Die Nachmittagsvorstellung der Verdi-Oper „Die sizilianische Vesper“ mit dem großartigen Erwin Schrott als Revolutionär Procida entführte, bei mitreißendem Dirigat,  in die fantastischen Welten des norwegischen Starregisseurs Stefan Herheim. Bühnenwahrheit hat gegenüber der historischen Vorlage den Vorrang. Ballettmädchen in weißen und schwarzen Tüllröckchen verweisen auf Verdis komponierte Ballettnummer für die Pariser Oper. Sie haben bei Herheim nicht nur ästhetische Funktion, sondern sprechen das Los der Frauen an. Das Programmheft gibt Aufschluss über Herheims Intentionen. Kurzes Zitat in deutscher Übersetzung: „Eros begleitet Thanatos beim Tanz an den Rändern des ausbrechenden Vulkans. Das visuelle Moment scheint überstrapaziert, aber es gibt exakt Verdis Credo wieder, das da lautet inventare il vero.“ 

Nach Ausflügen in die Kopenhagener Umgebung und zur „dänischen Riviera“ mit wehrhaftem Schloss Kronborg in Helsingör, monarchischer Sommerresidenz Schloss Fredensborg  und märchenhaftem Renaissance-Wasserschloss Frederiksborg erwartete die „Freunde“ am fünften Tag ihrer Musiktheaterreise eine Besonderheit der Opernliteratur. Carl Nielsens Oper „Saul und David“ stand am Programm. „Den Kongelige Opera“ ehrte damit den vor 150 Jahren verstorbenen Komponisten. Der ein oder andere Musikliebhaber mag dem großen Dänen Carl Nielsen schon dann und wann als Symphoniker begegnet sein – er schrieb neben Liedern, Kammermusik und Klavierstücken sechs Symphonien – aber einer Nielsen-Oper?

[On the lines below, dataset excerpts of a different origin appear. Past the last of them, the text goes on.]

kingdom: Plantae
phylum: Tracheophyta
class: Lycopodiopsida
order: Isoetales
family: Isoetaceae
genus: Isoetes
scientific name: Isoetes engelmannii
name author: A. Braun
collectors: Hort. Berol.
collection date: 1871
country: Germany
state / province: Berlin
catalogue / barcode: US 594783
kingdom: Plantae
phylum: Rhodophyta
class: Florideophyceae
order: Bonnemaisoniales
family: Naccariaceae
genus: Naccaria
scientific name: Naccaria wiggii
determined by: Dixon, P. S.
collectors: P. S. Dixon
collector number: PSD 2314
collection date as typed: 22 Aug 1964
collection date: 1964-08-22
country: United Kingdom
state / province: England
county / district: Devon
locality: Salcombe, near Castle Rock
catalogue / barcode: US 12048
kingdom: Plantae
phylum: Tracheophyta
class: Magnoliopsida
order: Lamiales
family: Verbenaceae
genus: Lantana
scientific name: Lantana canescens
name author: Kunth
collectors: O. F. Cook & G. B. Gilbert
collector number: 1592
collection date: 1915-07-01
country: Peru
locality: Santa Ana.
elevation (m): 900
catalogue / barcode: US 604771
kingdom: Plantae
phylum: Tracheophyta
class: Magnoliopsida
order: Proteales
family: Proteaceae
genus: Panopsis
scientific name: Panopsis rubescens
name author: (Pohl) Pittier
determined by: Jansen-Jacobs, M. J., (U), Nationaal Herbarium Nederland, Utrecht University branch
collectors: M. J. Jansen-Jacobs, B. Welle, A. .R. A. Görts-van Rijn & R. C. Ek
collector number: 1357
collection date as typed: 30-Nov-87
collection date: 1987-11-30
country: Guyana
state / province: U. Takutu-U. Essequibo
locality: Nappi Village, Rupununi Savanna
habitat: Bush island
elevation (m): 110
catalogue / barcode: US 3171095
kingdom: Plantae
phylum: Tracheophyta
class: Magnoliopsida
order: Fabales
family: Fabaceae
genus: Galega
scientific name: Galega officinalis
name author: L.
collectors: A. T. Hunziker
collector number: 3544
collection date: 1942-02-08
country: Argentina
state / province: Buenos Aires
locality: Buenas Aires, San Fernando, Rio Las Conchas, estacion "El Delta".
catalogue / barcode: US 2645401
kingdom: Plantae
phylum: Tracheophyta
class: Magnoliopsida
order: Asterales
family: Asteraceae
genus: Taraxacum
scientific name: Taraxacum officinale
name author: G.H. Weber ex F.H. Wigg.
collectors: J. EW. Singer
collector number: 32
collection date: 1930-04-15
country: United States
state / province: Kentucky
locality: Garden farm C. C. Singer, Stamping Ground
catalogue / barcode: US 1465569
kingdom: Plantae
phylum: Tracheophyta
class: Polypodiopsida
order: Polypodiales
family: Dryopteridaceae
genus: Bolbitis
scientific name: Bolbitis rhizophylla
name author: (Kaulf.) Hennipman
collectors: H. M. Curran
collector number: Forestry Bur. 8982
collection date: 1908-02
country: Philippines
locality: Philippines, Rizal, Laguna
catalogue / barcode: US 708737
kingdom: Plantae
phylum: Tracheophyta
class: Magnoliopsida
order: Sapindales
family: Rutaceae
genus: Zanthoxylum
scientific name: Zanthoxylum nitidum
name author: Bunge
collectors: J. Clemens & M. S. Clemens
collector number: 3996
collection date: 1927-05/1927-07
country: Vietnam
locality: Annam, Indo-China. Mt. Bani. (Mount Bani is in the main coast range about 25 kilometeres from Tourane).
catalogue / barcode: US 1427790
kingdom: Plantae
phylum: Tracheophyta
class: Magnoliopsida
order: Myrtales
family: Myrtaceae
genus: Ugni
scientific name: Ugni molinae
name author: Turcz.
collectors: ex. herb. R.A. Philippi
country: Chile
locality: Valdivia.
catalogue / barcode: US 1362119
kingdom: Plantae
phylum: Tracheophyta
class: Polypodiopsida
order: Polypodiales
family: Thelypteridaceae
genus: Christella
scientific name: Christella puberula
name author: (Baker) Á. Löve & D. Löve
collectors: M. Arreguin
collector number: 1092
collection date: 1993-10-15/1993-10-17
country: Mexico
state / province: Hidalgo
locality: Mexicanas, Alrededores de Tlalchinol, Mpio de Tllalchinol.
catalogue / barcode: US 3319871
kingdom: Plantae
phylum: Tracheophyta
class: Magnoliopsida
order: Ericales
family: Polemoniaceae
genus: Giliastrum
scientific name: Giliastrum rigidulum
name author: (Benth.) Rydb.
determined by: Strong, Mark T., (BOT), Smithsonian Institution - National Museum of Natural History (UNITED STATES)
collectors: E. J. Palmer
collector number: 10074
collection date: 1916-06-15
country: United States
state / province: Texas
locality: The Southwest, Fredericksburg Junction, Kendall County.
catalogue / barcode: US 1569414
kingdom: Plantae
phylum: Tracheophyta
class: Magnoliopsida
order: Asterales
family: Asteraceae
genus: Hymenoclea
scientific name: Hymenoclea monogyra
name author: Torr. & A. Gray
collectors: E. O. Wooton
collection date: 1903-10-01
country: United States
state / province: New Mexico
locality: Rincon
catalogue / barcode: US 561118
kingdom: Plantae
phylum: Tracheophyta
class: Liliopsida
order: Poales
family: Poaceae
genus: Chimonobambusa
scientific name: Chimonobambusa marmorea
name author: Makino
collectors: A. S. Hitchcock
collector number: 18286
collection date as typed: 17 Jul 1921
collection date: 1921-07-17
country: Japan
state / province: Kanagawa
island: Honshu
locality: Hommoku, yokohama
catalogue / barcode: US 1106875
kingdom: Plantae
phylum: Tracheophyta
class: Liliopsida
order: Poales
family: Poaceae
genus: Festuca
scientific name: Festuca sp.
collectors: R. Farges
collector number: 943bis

Biografische Details über Carl Nielsen und die Einschätzung seiner Bedeutung als Komponist hatten die „Freunde“ von Rudolf Wallner erfahren. Wie erlebten die „Freunde“ seine Musik? Sie stuften sie als spätromantisch ein, mit ihrer großen Geste noch dem ausgehenden 19. Jahrhundert verpflichtet, rauschhaft, dicht und verwoben.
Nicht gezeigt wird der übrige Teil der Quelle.